Hour-Glass Behavior of the Circadian Clock Controlling Eclosion of the Silkmoth Antheraea pernyi

Abstract

The emergence of the Pernyi silkmoth from the pupal exuviae is dictated by a brain-centered, photosensitive clock. In continuous darkness the clock displays a persistent free-running rhythm. In photoperiod regimens the interaction of the clock with the daily lightdark cycle produces a characteristic time of eclosion. But, in the majority of regimens (from 23L:1D to 4L:20D), the eclosion clock undergoes a discontinuous "hourglass" behavior. Thus, during each daily cycle, the onset of darkness initiates a free-running cycle of the clock.

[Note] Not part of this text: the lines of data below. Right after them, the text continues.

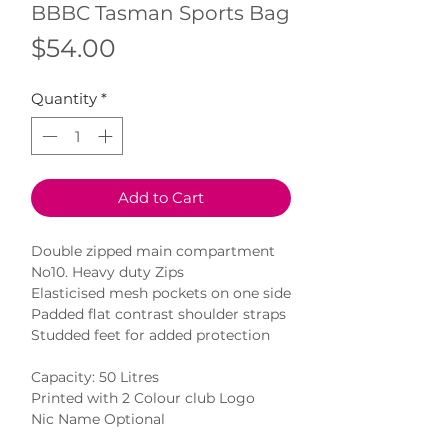
BBBC Tasman Sports Bag
Price
$54.00
Quantity
*
Add to Cart
Double zipped main compartment
No10. Heavy duty Zips
Elasticised mesh pockets on one side
Padded flat contrast shoulder straps
Studded feet for added protection
Capacity: 50 Litres
Printed with 2 Colour club Logo
Nic Name Optional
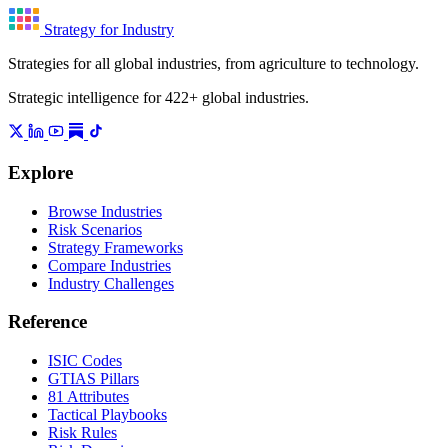
Strategy for Industry
Strategies for all global industries, from agriculture to technology.
Strategic intelligence for 422+ global industries.
Explore
Browse Industries
Risk Scenarios
Strategy Frameworks
Compare Industries
Industry Challenges
Reference
ISIC Codes
GTIAS Pillars
81 Attributes
Tactical Playbooks
Risk Rules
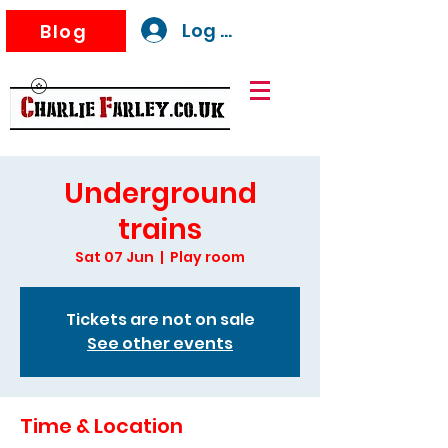
Log In
Blog
Underground
trains
Sat 07 Jun
  |  
Play room
Tickets are not on sale
See other events
Time & Location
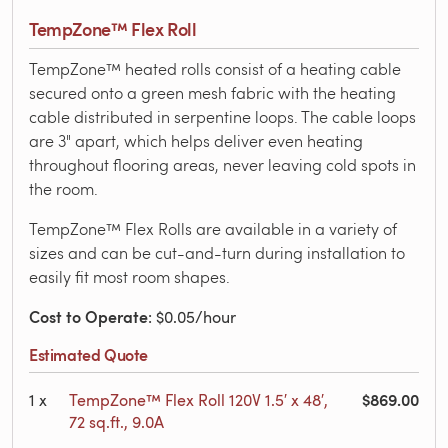
TempZone™ Flex Roll
TempZone™ heated rolls consist of a heating cable
secured onto a green mesh fabric with the heating
cable distributed in serpentine loops. The cable loops
are 3" apart, which helps deliver even heating
throughout flooring areas, never leaving cold spots in
the room.
TempZone™ Flex Rolls are available in a variety of
sizes and can be cut-and-turn during installation to
easily fit most room shapes.
Cost to Operate
: $0.05/hour
Estimated Quote
$869.00
1
x
TempZone™ Flex Roll 120V 1.5′ x 48′,
72 sq.ft., 9.0A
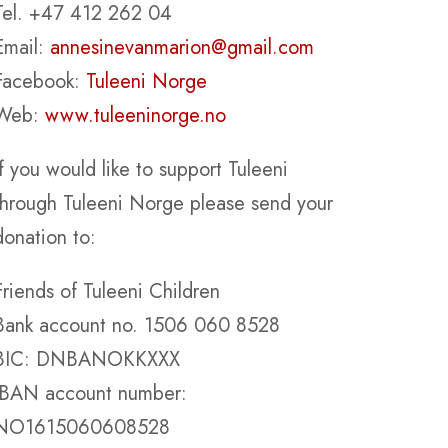
Tel. +47 412 262 04
Email:
annesinevanmarion@gmail.com
Facebook:
Tuleeni Norge
Web:
www.tuleeninorge.no
If you would like to support Tuleeni
through Tuleeni Norge please send your
donation to:
Friends of Tuleeni Children
Bank account no. 1506 060 8528
BIC: DNBANOKKXXX
IBAN account number:
NO1615060608528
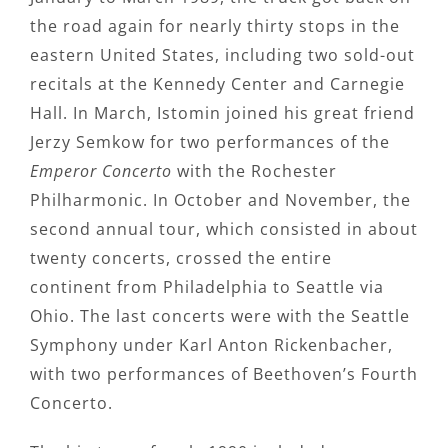
the road again for nearly thirty stops in the
eastern United States, including two sold-out
recitals at the Kennedy Center and Carnegie
Hall. In March, Istomin joined his great friend
Jerzy Semkow for two performances of the
Emperor Concerto
with the Rochester
Philharmonic. In October and November, the
second annual tour, which consisted in about
twenty concerts, crossed the entire
continent from Philadelphia to Seattle via
Ohio. The last concerts were with the Seattle
Symphony under Karl Anton Rickenbacher,
with two performances of Beethoven’s Fourth
Concerto.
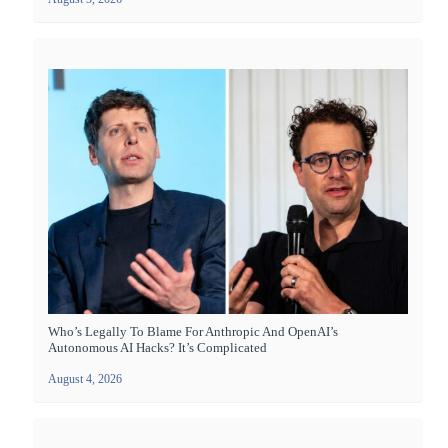
Who’s Legally To Blame For Anthropic And OpenAI’s
Autonomous AI Hacks? It’s Complicated
August 4, 2026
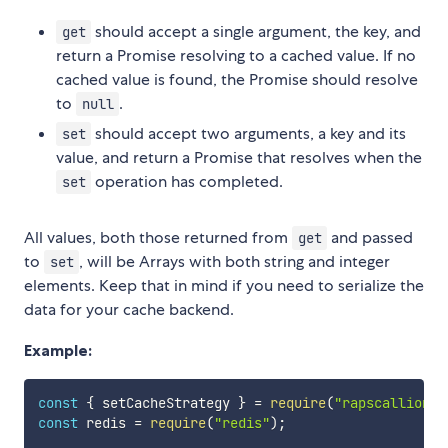
should accept a single argument, the key, and
get
return a Promise resolving to a cached value. If no
cached value is found, the Promise should resolve
to
.
null
should accept two arguments, a key and its
set
value, and return a Promise that resolves when the
operation has completed.
set
All values, both those returned from
and passed
get
to
, will be Arrays with both string and integer
set
elements. Keep that in mind if you need to serialize the
data for your cache backend.
Example:
const
{
 setCacheStrategy 
}
=
require
(
"rapscallion"
)
const
 redis 
=
require
(
"redis"
)
;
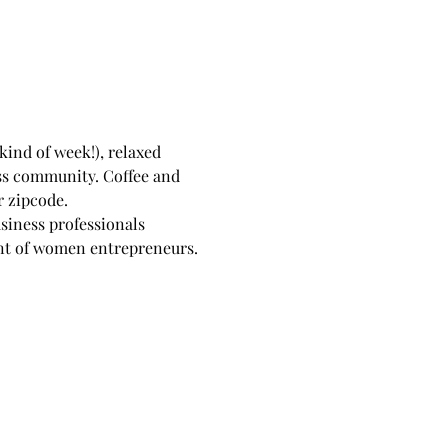
kind of week!), relaxed 
ss community. Coffee and 
r zipcode.
siness professionals 
ent of women entrepreneurs.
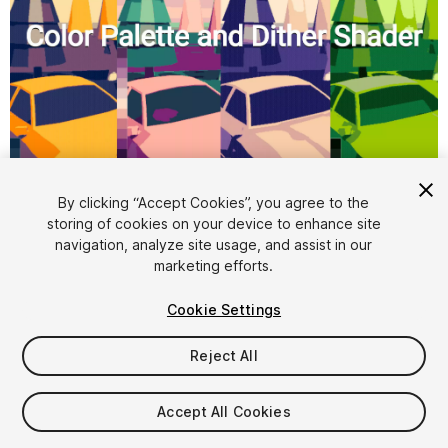
1
/
5
By clicking “Accept Cookies”, you agree to the
storing of cookies on your device to enhance site
navigation, analyze site usage, and assist in our
marketing efforts.
Cookie Settings
Reject All
$8
Taxes/VAT calculated at checkout
Accept All Cookies
10
views
in the past week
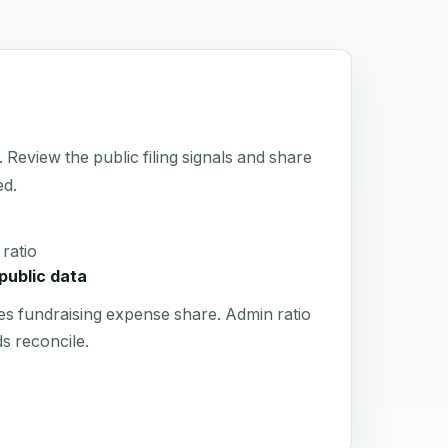
 Review the public filing signals and share
ed.
ratio
public data
es fundraising expense share. Admin ratio
s reconcile.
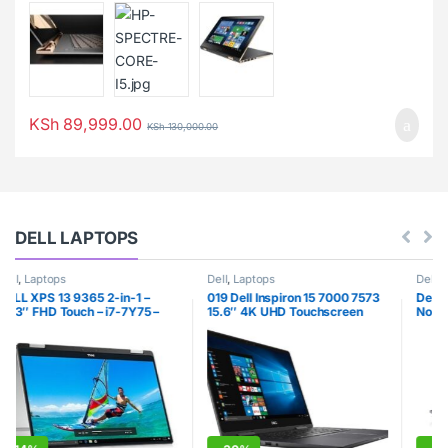
KSh
89,999.00
KSh
130,000.00
DELL LAPTOPS
Dell
,
Laptops
Dell
,
Laptops
019 Dell Inspiron 15 7000 7573
Dell Latitude E6230 12.5″
15.6″ 4K UHD Touchscreen
Notebook PC – Intel Core i7-
(3840×2160) 2-in-1 Laptop
3520M 8GB 320GB HDD
(Intel Quad-Core i7-7550U,
Windows 10 Professional
8GB DDR4, 500GB M.2 SSD,
(Renewed)
MX130 2GB) Backlit, HDMI,
Type-C, Bluetooth, Windows 10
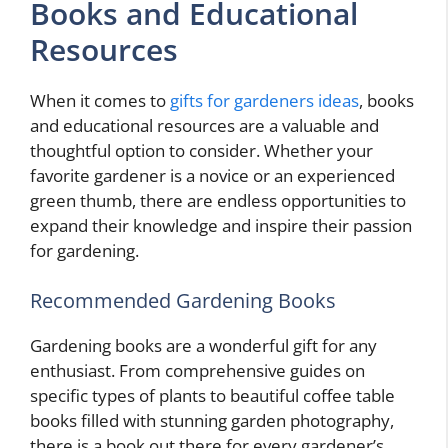
Books and Educational
Resources
When it comes to
gifts for gardeners ideas
, books
and educational resources are a valuable and
thoughtful option to consider. Whether your
favorite gardener is a novice or an experienced
green thumb, there are endless opportunities to
expand their knowledge and inspire their passion
for gardening.
Recommended Gardening Books
Gardening books are a wonderful gift for any
enthusiast. From comprehensive guides on
specific types of plants to beautiful coffee table
books filled with stunning garden photography,
there is a book out there for every gardener’s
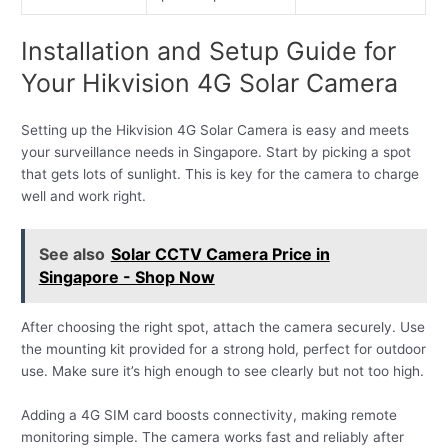
Installation and Setup Guide for
Your Hikvision 4G Solar Camera
Setting up the Hikvision 4G Solar Camera is easy and meets
your surveillance needs in Singapore. Start by picking a spot
that gets lots of sunlight. This is key for the camera to charge
well and work right.
See also
Solar CCTV Camera Price in
Singapore - Shop Now
After choosing the right spot, attach the camera securely. Use
the mounting kit provided for a strong hold, perfect for outdoor
use. Make sure it’s high enough to see clearly but not too high.
Adding a 4G SIM card boosts connectivity, making remote
monitoring simple. The camera works fast and reliably after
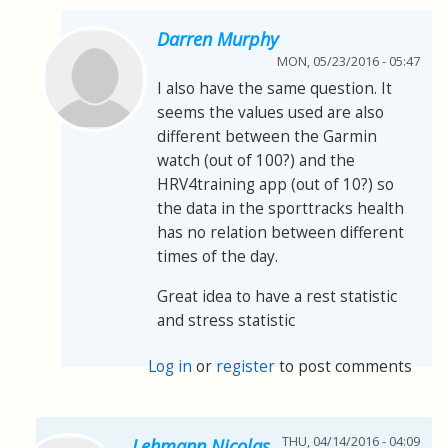
Darren Murphy
MON, 05/23/2016 - 05:47
I also have the same question. It
seems the values used are also
different between the Garmin
watch (out of 100?) and the
HRV4training app (out of 10?) so
the data in the sporttracks health
has no relation between different
times of the day.
Great idea to have a rest statistic
and stress statistic
Log in
or
register
to post comments
THU, 04/14/2016 - 04:09
Lehmann Nicolas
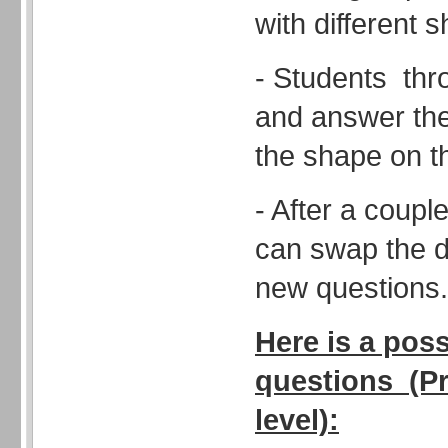
with different 
- Students thro
and answer the 
the shape on t
- After a coupl
can swap the d
new questions.
Here is a poss
questions (Pr
level):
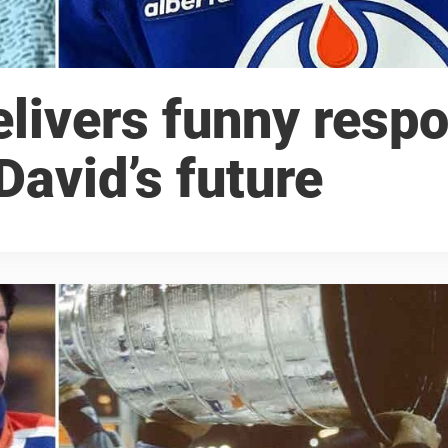
livers funny resp
avid’s future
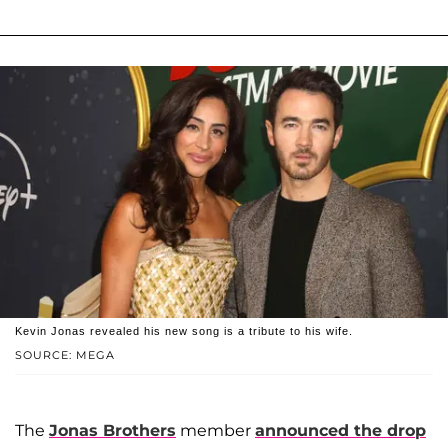
Kevin Jonas revealed his new song is a tribute to his wife.
SOURCE: MEGA
The
Jonas Brothers
member
announced the drop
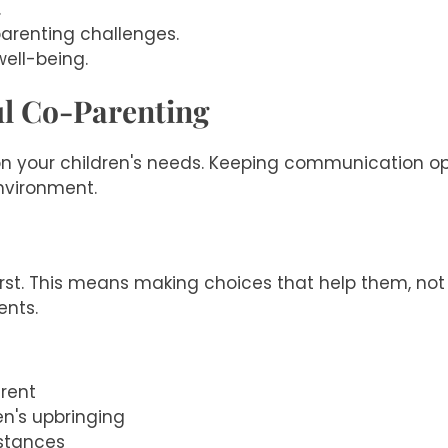
.
arenting challenges.
well-being.
ul Co-Parenting
n your children's needs. Keeping communication ope
environment.
irst. This means making choices that help them, not 
ents.
rent
en's upbringing
mstances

The next "lights-on" interrupts this cycle and the clock comes to a stop late in the photophase. The moment when the Pernyi clock stops signals the release of an eclosion-stimulating hormone and is demonstrated to be a function of the time when the free-running cycle is interrupted by lights-on. Moreover, the width (duration) of the eclosion peak in a photoperiod is shown to be dependent upon the length of the dark phase, and, consequently, upon the amount of the free-running cycle that is completed. This relationship demonstrates that the free-running cycle may be divided into two parts. The attainment of maximal accuracy (and thus the narrowest eclosion peak) is dependent upon the completion of only the first 2 hr of the free-running cycle. The completion of succeeding portions of the cycle, while having an effect upon the time of eclosion, no longer affects the accuracy of the clock. A mechanistic model of the eclosion clock is presented.